[ClusterLabs Developers] RA as a systemd wrapper -- the right way?

Thu Sep 22 11:39:41 EDT 2016

Ken Gaillot <kgaillot at redhat.com> wrote:
> On 09/22/2016 08:49 AM, Adam Spiers wrote:
> > Ken Gaillot <kgaillot at redhat.com> wrote:
> >> On 09/21/2016 03:25 PM, Adam Spiers wrote:
> >>> As a result I have been thinking about the idea of changing the
> >>> start/stop/status actions of these RAs so that they wrap around
> >>> service(8) (which would be even more portable across distros than
> >>> systemctl).
> >>>
> >>> The primary difference with your approach is that we probably wouldn't
> >>> need to make the RAs dynamically create any systemd configuration, since
> >>> that would already be provided by the packages which install the OpenStack
> >>> services.  But then AFAIK none of the OpenStack services use the
> >>> multi-instance feature of systemd (foo@{one,two,three,etc}.service).
> >>
> >> The main complication I see is that pacemaker expects OCF agents to
> >> return success only after an action is complete.
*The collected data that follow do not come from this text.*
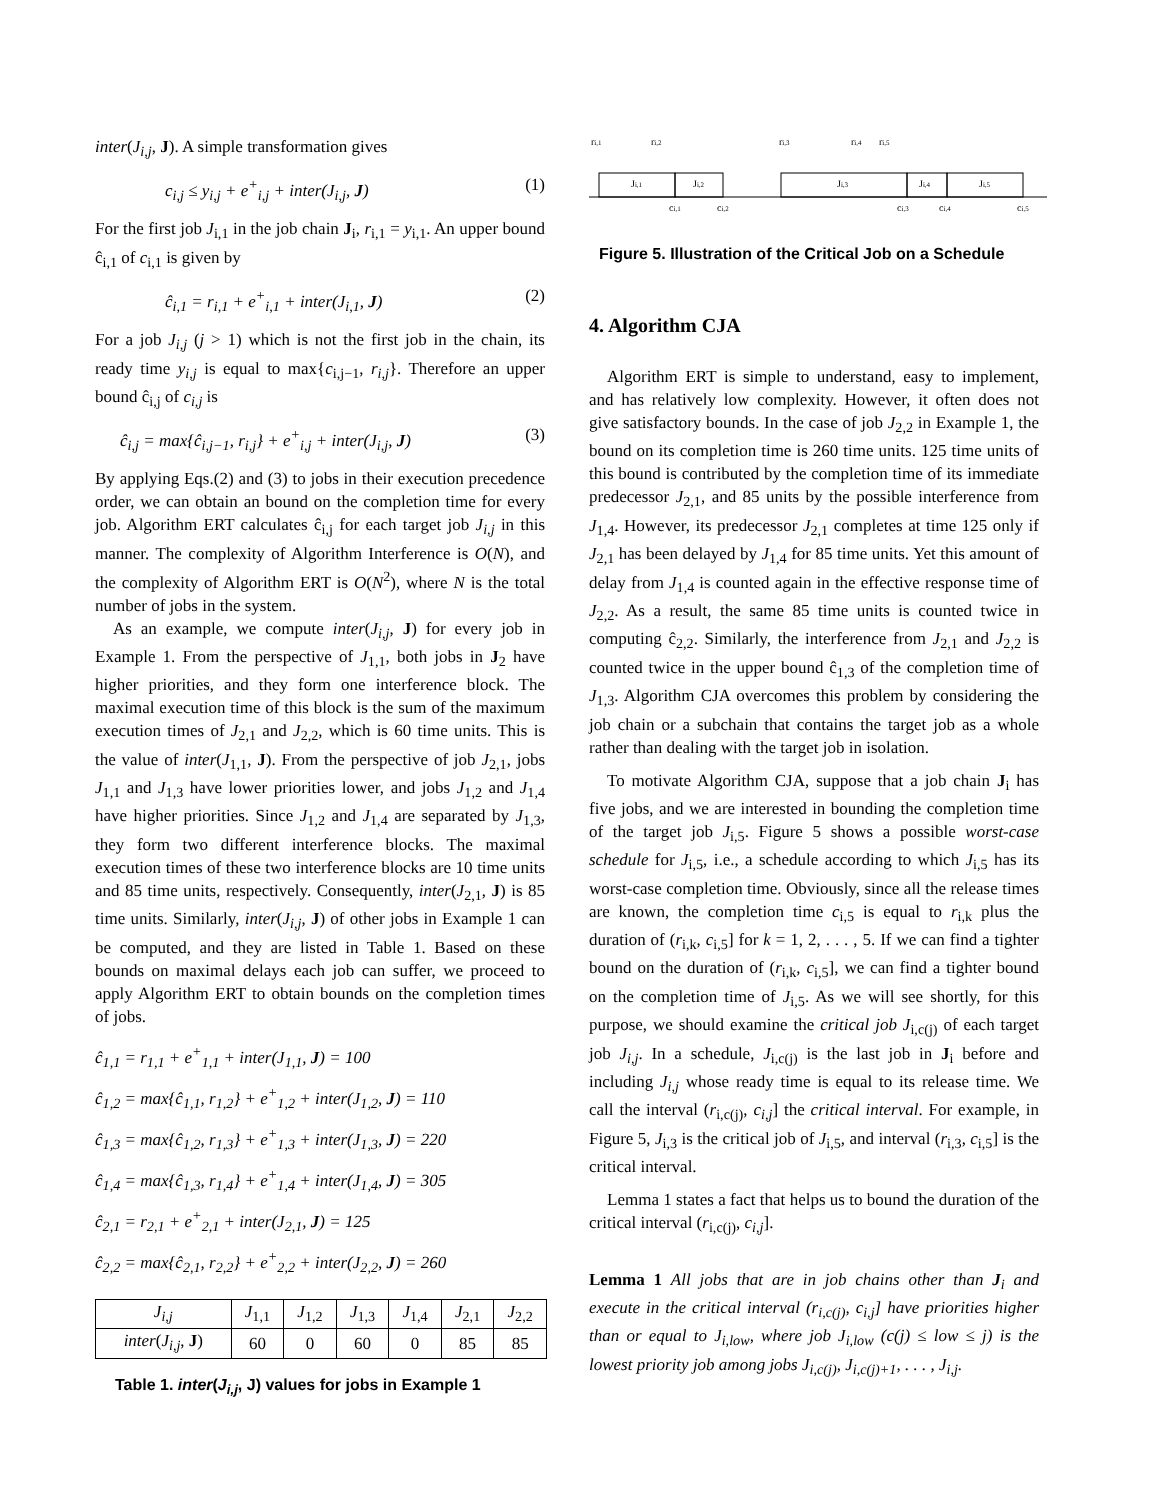inter(J<sub>i,j</sub>, J). A simple transformation gives
c<sub>i,j</sub> ≤ y<sub>i,j</sub> + e<sup>+</sup><sub>i,j</sub> + inter(J<sub>i,j</sub>, J) (1)
For the first job J<sub>i,1</sub> in the job chain J<sub>i</sub>, r<sub>i,1</sub> = y<sub>i,1</sub>. An upper bound ĉ<sub>i,1</sub> of c<sub>i,1</sub> is given by
ĉ<sub>i,1</sub> = r<sub>i,1</sub> + e<sup>+</sup><sub>i,1</sub> + inter(J<sub>i,1</sub>, J) (2)
For a job J<sub>i,j</sub> (j > 1) which is not the first job in the chain, its ready time y<sub>i,j</sub> is equal to max{c<sub>i,j−1</sub>, r<sub>i,j</sub>}. Therefore an upper bound ĉ<sub>i,j</sub> of c<sub>i,j</sub> is
ĉ<sub>i,j</sub> = max{ĉ<sub>i,j−1</sub>, r<sub>i,j</sub>} + e<sup>+</sup><sub>i,j</sub> + inter(J<sub>i,j</sub>, J) (3)
By applying Eqs.(2) and (3) to jobs in their execution precedence order, we can obtain an bound on the completion time for every job. Algorithm ERT calculates ĉ<sub>i,j</sub> for each target job J<sub>i,j</sub> in this manner. The complexity of Algorithm Interference is O(N), and the complexity of Algorithm ERT is O(N<sup>2</sup>), where N is the total number of jobs in the system.
As an example, we compute inter(J<sub>i,j</sub>, J) for every job in Example 1. From the perspective of J<sub>1,1</sub>, both jobs in J<sub>2</sub> have higher priorities, and they form one interference block. The maximal execution time of this block is the sum of the maximum execution times of J<sub>2,1</sub> and J<sub>2,2</sub>, which is 60 time units. This is the value of inter(J<sub>1,1</sub>, J). From the perspective of job J<sub>2,1</sub>, jobs J<sub>1,1</sub> and J<sub>1,3</sub> have lower priorities lower, and jobs J<sub>1,2</sub> and J<sub>1,4</sub> have higher priorities. Since J<sub>1,2</sub> and J<sub>1,4</sub> are separated by J<sub>1,3</sub>, they form two different interference blocks. The maximal execution times of these two interference blocks are 10 time units and 85 time units, respectively. Consequently, inter(J<sub>2,1</sub>, J) is 85 time units. Similarly, inter(J<sub>i,j</sub>, J) of other jobs in Example 1 can be computed, and they are listed in Table 1. Based on these bounds on maximal delays each job can suffer, we proceed to apply Algorithm ERT to obtain bounds on the completion times of jobs.
ĉ<sub>1,1</sub> = r<sub>1,1</sub> + e<sup>+</sup><sub>1,1</sub> + inter(J<sub>1,1</sub>, J) = 100
ĉ<sub>1,2</sub> = max{ĉ<sub>1,1</sub>, r<sub>1,2</sub>} + e<sup>+</sup><sub>1,2</sub> + inter(J<sub>1,2</sub>, J) = 110
ĉ<sub>1,3</sub> = max{ĉ<sub>1,2</sub>, r<sub>1,3</sub>} + e<sup>+</sup><sub>1,3</sub> + inter(J<sub>1,3</sub>, J) = 220
ĉ<sub>1,4</sub> = max{ĉ<sub>1,3</sub>, r<sub>1,4</sub>} + e<sup>+</sup><sub>1,4</sub> + inter(J<sub>1,4</sub>, J) = 305
ĉ<sub>2,1</sub> = r<sub>2,1</sub> + e<sup>+</sup><sub>2,1</sub> + inter(J<sub>2,1</sub>, J) = 125
ĉ<sub>2,2</sub> = max{ĉ<sub>2,1</sub>, r<sub>2,2</sub>} + e<sup>+</sup><sub>2,2</sub> + inter(J<sub>2,2</sub>, J) = 260
| J<sub>i,j</sub> | J<sub>1,1</sub> | J<sub>1,2</sub> | J<sub>1,3</sub> | J<sub>1,4</sub> | J<sub>2,1</sub> | J<sub>2,2</sub> |
| --- | --- | --- | --- | --- | --- | --- |
| inter ( J<sub>i,j</sub> , J ) | 60 | 0 | 60 | 0 | 85 | 85 |
Table 1. inter(J<sub>i,j</sub>, J) values for jobs in Example 1
ri,1
ri,2
ri,3
ri,4
ri,5
Ji,1
Ji,2
Ji,3
Ji,4
Ji,5
ci,1
ci,2
ci,3
ci,4
ci,5
Figure 5. Illustration of the Critical Job on a Schedule
4. Algorithm CJA
Algorithm ERT is simple to understand, easy to implement, and has relatively low complexity. However, it often does not give satisfactory bounds. In the case of job J<sub>2,2</sub> in Example 1, the bound on its completion time is 260 time units. 125 time units of this bound is contributed by the completion time of its immediate predecessor J<sub>2,1</sub>, and 85 units by the possible interference from J<sub>1,4</sub>. However, its predecessor J<sub>2,1</sub> completes at time 125 only if J<sub>2,1</sub> has been delayed by J<sub>1,4</sub> for 85 time units. Yet this amount of delay from J<sub>1,4</sub> is counted again in the effective response time of J<sub>2,2</sub>. As a result, the same 85 time units is counted twice in computing ĉ<sub>2,2</sub>. Similarly, the interference from J<sub>2,1</sub> and J<sub>2,2</sub> is counted twice in the upper bound ĉ<sub>1,3</sub> of the completion time of J<sub>1,3</sub>. Algorithm CJA overcomes this problem by considering the job chain or a subchain that contains the target job as a whole rather than dealing with the target job in isolation.
To motivate Algorithm CJA, suppose that a job chain J<sub>i</sub> has five jobs, and we are interested in bounding the completion time of the target job J<sub>i,5</sub>. Figure 5 shows a possible worst-case schedule for J<sub>i,5</sub>, i.e., a schedule according to which J<sub>i,5</sub> has its worst-case completion time. Obviously, since all the release times are known, the completion time c<sub>i,5</sub> is equal to r<sub>i,k</sub> plus the duration of (r<sub>i,k</sub>, c<sub>i,5</sub>] for k = 1, 2, . . . , 5. If we can find a tighter bound on the duration of (r<sub>i,k</sub>, c<sub>i,5</sub>], we can find a tighter bound on the completion time of J<sub>i,5</sub>. As we will see shortly, for this purpose, we should examine the critical job J<sub>i,c(j)</sub> of each target job J<sub>i,j</sub>. In a schedule, J<sub>i,c(j)</sub> is the last job in J<sub>i</sub> before and including J<sub>i,j</sub> whose ready time is equal to its release time. We call the interval (r<sub>i,c(j)</sub>, c<sub>i,j</sub>] the critical interval. For example, in Figure 5, J<sub>i,3</sub> is the critical job of J<sub>i,5</sub>, and interval (r<sub>i,3</sub>, c<sub>i,5</sub>] is the critical interval.
Lemma 1 states a fact that helps us to bound the duration of the critical interval (r<sub>i,c(j)</sub>, c<sub>i,j</sub>].
Lemma 1 All jobs that are in job chains other than J<sub>i</sub> and execute in the critical interval (r<sub>i,c(j)</sub>, c<sub>i,j</sub>] have priorities higher than or equal to J<sub>i,low</sub>, where job J<sub>i,low</sub> (c(j) ≤ low ≤ j) is the lowest priority job among jobs J<sub>i,c(j)</sub>, J<sub>i,c(j)+1</sub>, . . . , J<sub>i,j</sub>.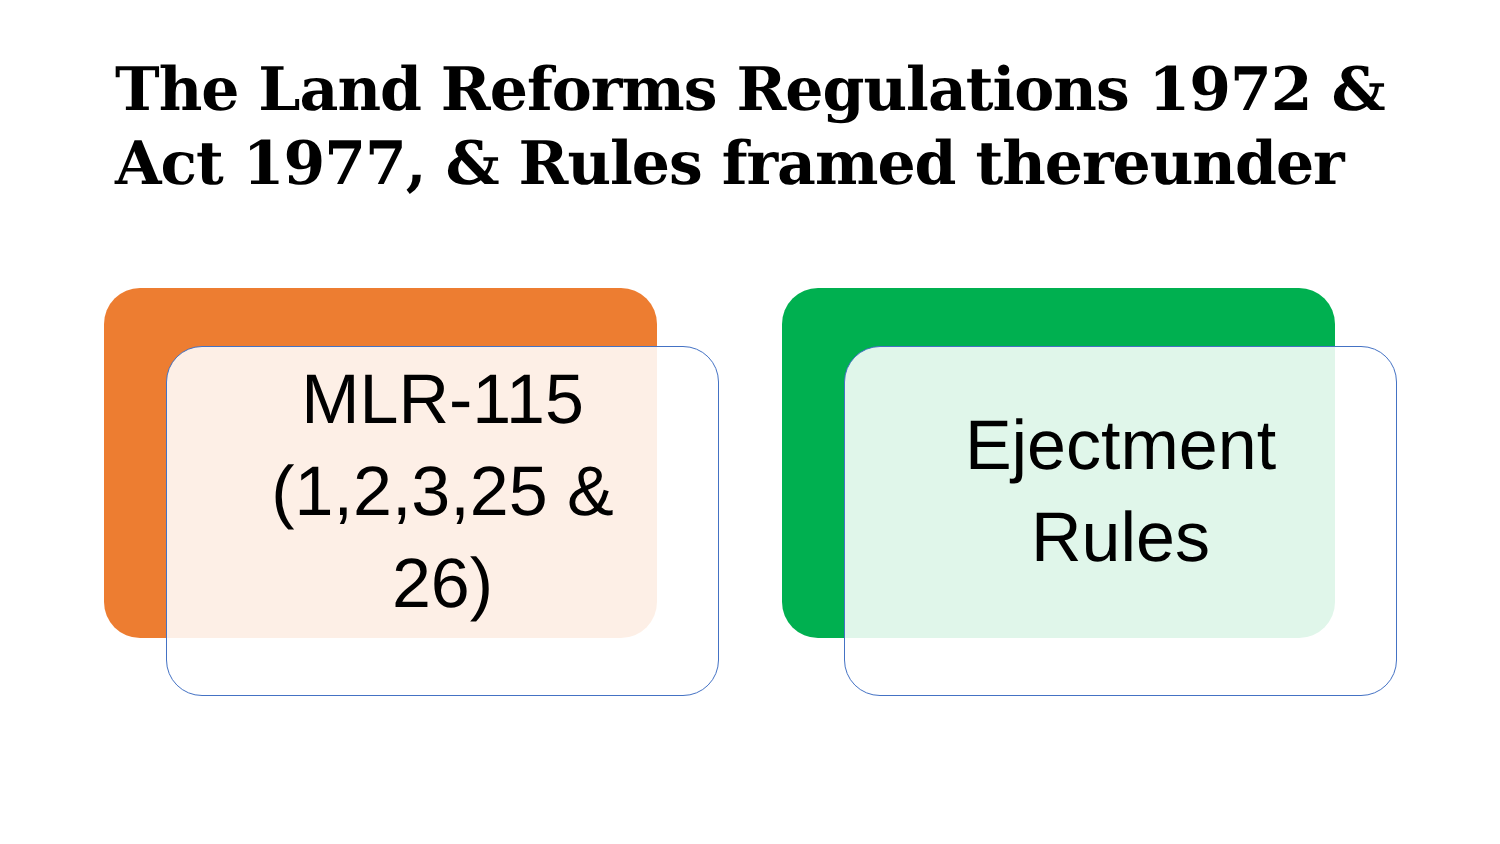The Land Reforms Regulations 1972 & Act 1977, & Rules framed thereunder
MLR-115
(1,2,3,25 &
26)
Ejectment
Rules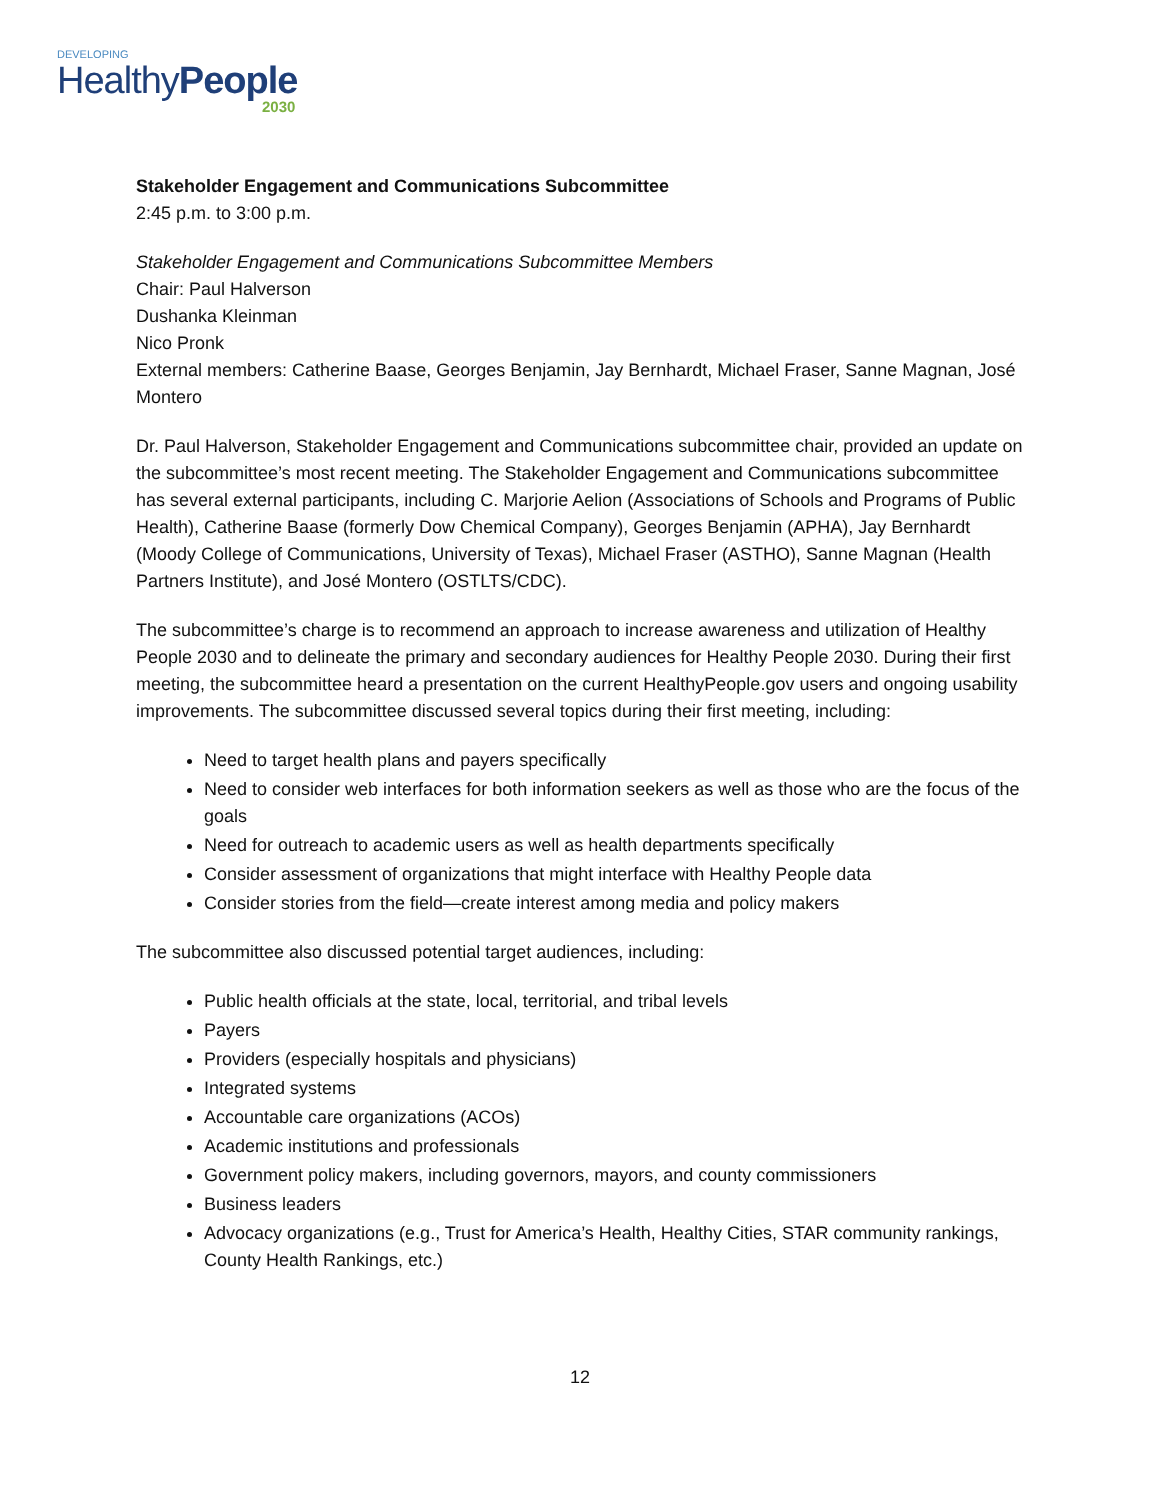DEVELOPING
HealthyPeople
2030
Stakeholder Engagement and Communications Subcommittee
2:45 p.m. to 3:00 p.m.
Stakeholder Engagement and Communications Subcommittee Members
Chair: Paul Halverson
Dushanka Kleinman
Nico Pronk
External members: Catherine Baase, Georges Benjamin, Jay Bernhardt, Michael Fraser, Sanne Magnan, José Montero
Dr. Paul Halverson, Stakeholder Engagement and Communications subcommittee chair, provided an update on the subcommittee’s most recent meeting. The Stakeholder Engagement and Communications subcommittee has several external participants, including C. Marjorie Aelion (Associations of Schools and Programs of Public Health), Catherine Baase (formerly Dow Chemical Company), Georges Benjamin (APHA), Jay Bernhardt (Moody College of Communications, University of Texas), Michael Fraser (ASTHO), Sanne Magnan (Health Partners Institute), and José Montero (OSTLTS/CDC).
The subcommittee’s charge is to recommend an approach to increase awareness and utilization of Healthy People 2030 and to delineate the primary and secondary audiences for Healthy People 2030. During their first meeting, the subcommittee heard a presentation on the current HealthyPeople.gov users and ongoing usability improvements. The subcommittee discussed several topics during their first meeting, including:
Need to target health plans and payers specifically
Need to consider web interfaces for both information seekers as well as those who are the focus of the goals
Need for outreach to academic users as well as health departments specifically
Consider assessment of organizations that might interface with Healthy People data
Consider stories from the field—create interest among media and policy makers
The subcommittee also discussed potential target audiences, including:
Public health officials at the state, local, territorial, and tribal levels
Payers
Providers (especially hospitals and physicians)
Integrated systems
Accountable care organizations (ACOs)
Academic institutions and professionals
Government policy makers, including governors, mayors, and county commissioners
Business leaders
Advocacy organizations (e.g., Trust for America’s Health, Healthy Cities, STAR community rankings, County Health Rankings, etc.)
12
For example, start
> >> should not return until the service is fully active. I believe systemctl
> >> does not behave this way, rather it initiates the action and returns
> >> immediately.
> > 
> > But that's trivial to work around: polling via "service foo status"
> > after "service foo start" converts it back from an asynchronous
> > operation to a synchronous one.
> 
> Yes, that's exactly what pacemaker does now: start/stop, then every two
> seconds, poll the status.
> 
> However, I'm currently working on a project to change that, so that we
> use DBus signalling to be notified when the job completes, rather than
> (or in addition to) polling.
> 
> The reason is twofold: the two-second wait can be an unnecessary
> recovery delay in some cases; and (at least from the DBus API, not sure
> about systemctl status) there's no reliable way to distinguish "service
> is inactive because the start didn't work properly" from "service is
> inactive because systemd has some slow-starting dependencies of its own
> to start first".

OK, that makes sense - thanks.

> >> Pacemaker's native systemd integration has a lot of workarounds for
> >> quirks in systemd behavior (and more every release). I'm not sure
> >> moving/duplicating that logic to the RA is a good approach.
> > 
> > What other quirks are there?
> 
> When pacemaker starts a systemd service, it creates a unit override in
> /run/systemd/system/<agent>.service.d/50-pacemaker.conf, with these
> overrides (and removes the file when stopping the resource):
> 
> * It prefixes the description with "Cluster Controlled" (e.g. "Postfix
> Mail Transport Agent" -> "Cluster Controlled Postfix Mail Transport
> Agent"). This gives a clear indicator in systemd messages in the syslog
> that it's a cluster resource.
> 
> * "Before=pacemaker.service": This ensures that when someone shuts down
> the system via systemd, systemd doesn't stop pacemaker before pacemaker
> can stop the resource.
> 
> * "Restart=no": This ensures that pacemaker stays in control of
> responding to service failures.

Yes, I was aware of that, and you're right that my approach of making
the RA wrap service(8) or systemctl(8) would need to duplicate this
functionality - *unless* the creation of the unit override could be
moved out of Pacemaker's C code into a shell script which both
Pacemaker and external RAs which want to adopt this wrapping technique
could call.

> Additionally:
> 
> * Pacemaker uses intelligent timeout values (based on cluster
> configuration) when making systemd calls.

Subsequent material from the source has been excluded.